▶ [TAREFAS A REALIZAR]:
(a) No texto sobre o referendo, que cargo tinha Fernando Madrinha no «Expresso»?
(b) No texto sobre o referendo, a citação de Fernando Madrinha diz para que fins o assunto não devia ser chamado à praça pública. Enumere todos esses fins.
── TEXTO APRESENTADO ──
ACTUAL - I

Para a acta



Não é que sejamos santos, mas acredite-se que o que vem a seguir não é uma retaliação ditada pelo ressentimento face à vitória tangencial do «não» mas apenas a incontida vontade de ditar para a acta deste referendo coisas que não devem ficar esquecidas.


Assim, não deve ser esquecido que no «Expresso» saído no dia de reflexão (com a data falsa do dia anterior), Fernando Madrinha, subdirector do jornal, ainda conseguia escrever que «ajuizar sobre o que há-de fazer um casal, ou. como acontece na maior parte dos casos, uma mulher só e aflita, acerca de uma gravidez indesejada - eis o último dos assuntos que devia ser chamado à praça pública para debate, reflexão e decisão política com uma cruzinha no rectângulo de papel».
───
── DADOS APRESENTADOS ──
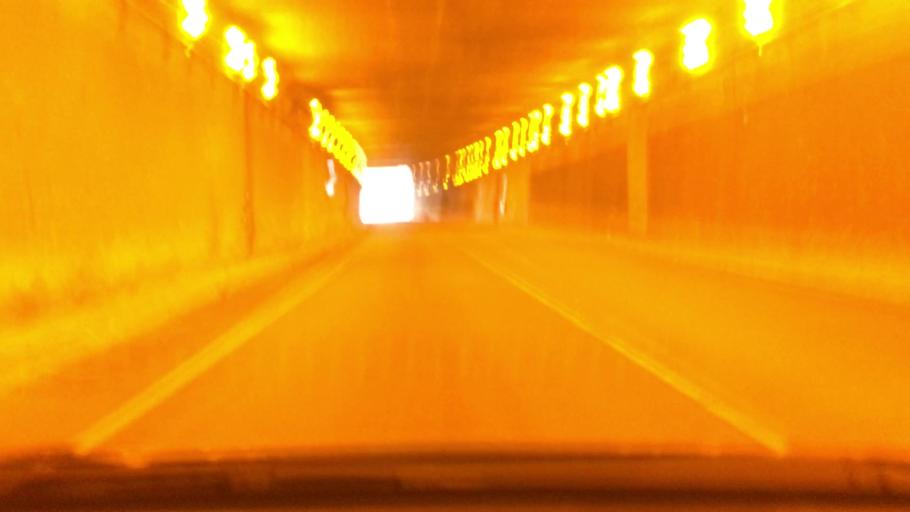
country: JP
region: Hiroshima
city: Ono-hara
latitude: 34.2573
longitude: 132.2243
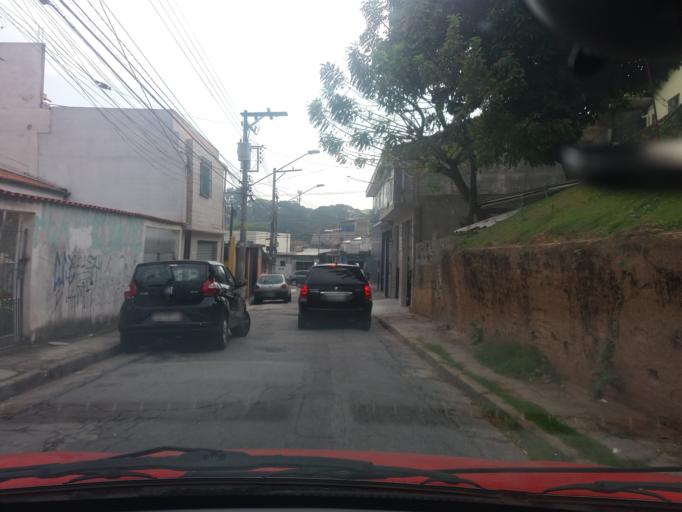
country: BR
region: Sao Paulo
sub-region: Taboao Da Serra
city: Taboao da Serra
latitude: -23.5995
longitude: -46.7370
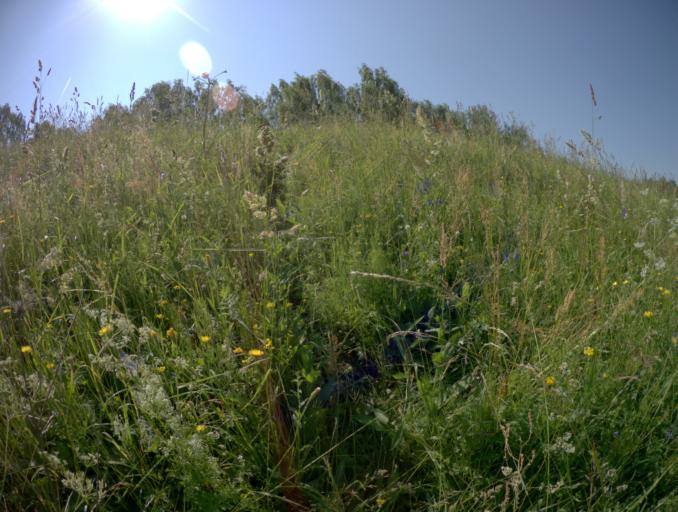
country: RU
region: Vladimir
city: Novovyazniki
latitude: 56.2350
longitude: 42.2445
───
▶ [RESPOSTAS ÀS TAREFAS]:
(a) Era subdirector do jornal.

(b) Debate, reflexão e decisão política.